The bigger problem is the style and bias. Klosterman's "KYTL" is introspective. Bryson comes across as jolly and curious. Vowell is morbid, neurotic, and unabashedly political partisan. The book is full of tangents about President Bush II and the Iraq War; at times it feels more like a cable news op-ed piece than travels to historical locations. There is also plenty of white guilt, relating in part to the author's Cherokee ancestors.
This book is too dark and serious for lighthearted reading and not scholarly, informative, or unbiased enough for serious reading. If you like Vowell's sense of humor and her politics then you'll probably enjoy this book, but I don't and I didn't. (Lest I give the wrong impression, I'm no fan of Fox News either. I generally dislike authors who wear their political bias on their proverbial sleeve - or in this case, as their whole dress.)

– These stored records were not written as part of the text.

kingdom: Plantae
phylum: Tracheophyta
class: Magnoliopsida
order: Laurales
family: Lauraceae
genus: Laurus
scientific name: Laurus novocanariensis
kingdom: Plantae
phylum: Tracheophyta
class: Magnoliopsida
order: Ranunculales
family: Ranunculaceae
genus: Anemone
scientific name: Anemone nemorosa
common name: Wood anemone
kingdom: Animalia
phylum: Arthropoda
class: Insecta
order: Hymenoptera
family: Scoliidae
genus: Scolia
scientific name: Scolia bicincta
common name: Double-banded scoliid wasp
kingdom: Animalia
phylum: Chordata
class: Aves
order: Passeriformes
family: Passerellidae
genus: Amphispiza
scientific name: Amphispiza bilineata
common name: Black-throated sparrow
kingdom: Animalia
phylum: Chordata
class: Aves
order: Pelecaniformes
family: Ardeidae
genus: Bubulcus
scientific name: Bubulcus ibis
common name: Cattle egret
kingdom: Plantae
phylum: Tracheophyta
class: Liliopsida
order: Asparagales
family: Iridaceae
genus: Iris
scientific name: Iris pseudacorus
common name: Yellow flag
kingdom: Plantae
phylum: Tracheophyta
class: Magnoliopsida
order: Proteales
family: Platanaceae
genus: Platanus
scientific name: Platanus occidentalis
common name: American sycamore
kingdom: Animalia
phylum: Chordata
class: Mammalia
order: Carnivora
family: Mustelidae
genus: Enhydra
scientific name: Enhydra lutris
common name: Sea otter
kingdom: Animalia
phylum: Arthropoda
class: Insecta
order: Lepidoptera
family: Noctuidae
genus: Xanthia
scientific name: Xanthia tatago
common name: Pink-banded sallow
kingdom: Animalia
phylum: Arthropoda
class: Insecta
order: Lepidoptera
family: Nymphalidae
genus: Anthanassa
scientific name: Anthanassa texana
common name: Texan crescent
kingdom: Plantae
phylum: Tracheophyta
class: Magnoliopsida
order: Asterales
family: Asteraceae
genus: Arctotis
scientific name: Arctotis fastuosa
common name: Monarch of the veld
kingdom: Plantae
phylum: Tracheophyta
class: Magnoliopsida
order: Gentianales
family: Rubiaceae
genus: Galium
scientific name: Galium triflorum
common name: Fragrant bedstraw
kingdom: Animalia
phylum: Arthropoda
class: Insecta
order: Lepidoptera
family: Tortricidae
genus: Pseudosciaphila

I leave you with this hideous run-on sentence from pages 130-131:
As a Democrat who voted for Al Gore in the 2000 presidential election, an election suspicious tipped to a tragic Republican victory because of a handful of contest ballots in the state of Florida, I, for one, would never dream of complaining about the votes siphoned in that state by my fellow liberal Ralph Nader, who convinced citizens whose hopes for the country differ little from my own to vote for him, even though had those votes gone to Gore, perhaps those citizens might have spent their free time in the years to come more pleasurably pursuing leisure activities, such as researching the sacrifice of Family Garfield, instead of attending rallies and protests against wars they find objectionable, not to mention the money saved on aspirin alone considering they'll have to pop a couple every time they read the newspaper, wondering if the ap water which they wash down the pills is safe enough to drink considering the corporate polluter lobbyists now employed at the EPA.